Professor Schaub brings many unique and thought-provoking insights to three great Lincoln speeches. The author proposes and explains why Lincoln likely used certain words, phrases, and techniques to inspire the understanding and resolve of an exhausted people.
Highly recommend this valuable addition to our knowledge of Abraham Lincoln.
Diana Schaub deconstructs three Lincoln speeches including the Gettysburg Address and the Second Inaugural. It takes some nerve (and learning) to examine his words and parse what he said into what the exegete believes he meant. Nerve and learning abound in these pages.

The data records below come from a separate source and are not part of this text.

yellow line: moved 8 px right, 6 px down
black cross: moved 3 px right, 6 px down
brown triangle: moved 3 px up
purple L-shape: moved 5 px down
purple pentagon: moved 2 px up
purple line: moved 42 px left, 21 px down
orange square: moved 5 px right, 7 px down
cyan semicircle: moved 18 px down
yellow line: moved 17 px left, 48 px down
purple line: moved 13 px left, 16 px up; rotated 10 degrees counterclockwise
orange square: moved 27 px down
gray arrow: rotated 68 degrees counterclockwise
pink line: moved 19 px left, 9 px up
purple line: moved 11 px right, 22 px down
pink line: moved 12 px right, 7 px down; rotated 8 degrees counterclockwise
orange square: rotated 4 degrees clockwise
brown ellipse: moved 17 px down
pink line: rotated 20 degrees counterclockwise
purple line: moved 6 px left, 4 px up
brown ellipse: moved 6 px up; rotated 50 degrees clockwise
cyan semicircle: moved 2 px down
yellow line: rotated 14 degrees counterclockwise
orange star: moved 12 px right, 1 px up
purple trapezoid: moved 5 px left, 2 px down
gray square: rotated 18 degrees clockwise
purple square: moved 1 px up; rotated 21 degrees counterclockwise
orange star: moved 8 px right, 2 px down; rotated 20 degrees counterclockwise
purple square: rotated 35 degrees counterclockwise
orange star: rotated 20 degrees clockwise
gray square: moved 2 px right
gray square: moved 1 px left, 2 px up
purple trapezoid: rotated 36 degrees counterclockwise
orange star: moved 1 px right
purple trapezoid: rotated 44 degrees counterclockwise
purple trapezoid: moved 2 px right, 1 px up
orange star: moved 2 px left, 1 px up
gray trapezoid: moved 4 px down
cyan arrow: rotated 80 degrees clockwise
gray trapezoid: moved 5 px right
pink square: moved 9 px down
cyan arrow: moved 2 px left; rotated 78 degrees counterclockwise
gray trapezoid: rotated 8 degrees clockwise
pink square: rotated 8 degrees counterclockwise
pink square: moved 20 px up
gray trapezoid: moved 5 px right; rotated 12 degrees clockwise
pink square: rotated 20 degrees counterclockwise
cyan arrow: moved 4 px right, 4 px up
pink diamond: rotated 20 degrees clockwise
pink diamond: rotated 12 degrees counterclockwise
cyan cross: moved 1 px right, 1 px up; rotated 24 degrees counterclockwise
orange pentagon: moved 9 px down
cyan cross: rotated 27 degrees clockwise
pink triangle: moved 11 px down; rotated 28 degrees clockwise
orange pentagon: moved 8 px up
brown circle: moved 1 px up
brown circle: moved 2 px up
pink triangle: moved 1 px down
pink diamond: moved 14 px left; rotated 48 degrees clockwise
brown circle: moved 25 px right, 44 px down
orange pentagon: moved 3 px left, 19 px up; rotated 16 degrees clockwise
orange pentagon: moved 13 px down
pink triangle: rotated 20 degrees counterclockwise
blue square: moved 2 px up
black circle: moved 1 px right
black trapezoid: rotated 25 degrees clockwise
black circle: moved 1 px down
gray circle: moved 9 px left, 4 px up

She aggressively imputes motives and, on occasion, becomes agitated over certain words. One of those is “conceived” matched to “in Liberty” to which she commits three pages of pondering. A bit more awkward is her view on the beginning of paragraph three in the Gettysburg Address. “I am convinced,” she writes, “that Lincoln’s ‘But’ is the most significant use of the word in the literature of the English-speaking peoples.”
Someone please impanel the High Court of Syntax Masters.
His Greatest Speeches is of moderate worth to history. It is of scant value to the craft of speech writing, a discipline far more demanding than the piecework practice inferred by Dr. Schaub. Not every speech is a conscious re-braiding of previously utilized strands. It is not always a matter of antecedents. Some fortunate times, free-standing inspiration strikes.
A key piece of “outside” speech guidance, certainly relevant here, comes from the late British lyricist, Leslie Bricusse. After testifying to the core importance of finding the “one and only word in the entire language” to convey your exact meaning, he points to something Dr. Schaub gives insufficient regard. “It is not merely what the word means,” Bricusse says. “It is also what it sounds like.”
Dr. Schaub is clearly a learned, credentialed, discerning scholar, well aware that vastly more people read than hear Lincoln’s speeches. Perhaps that is why she recommends reading each of these speeches three times. Good advice. Yet, whether reading or listening, the rhythms are alive and inviting. My guess is people are captured by the Lincoln cadence well before they focus on and absorb his arguments.
Anyone with time to spare on subordinate Lincoln books could do worse than this one.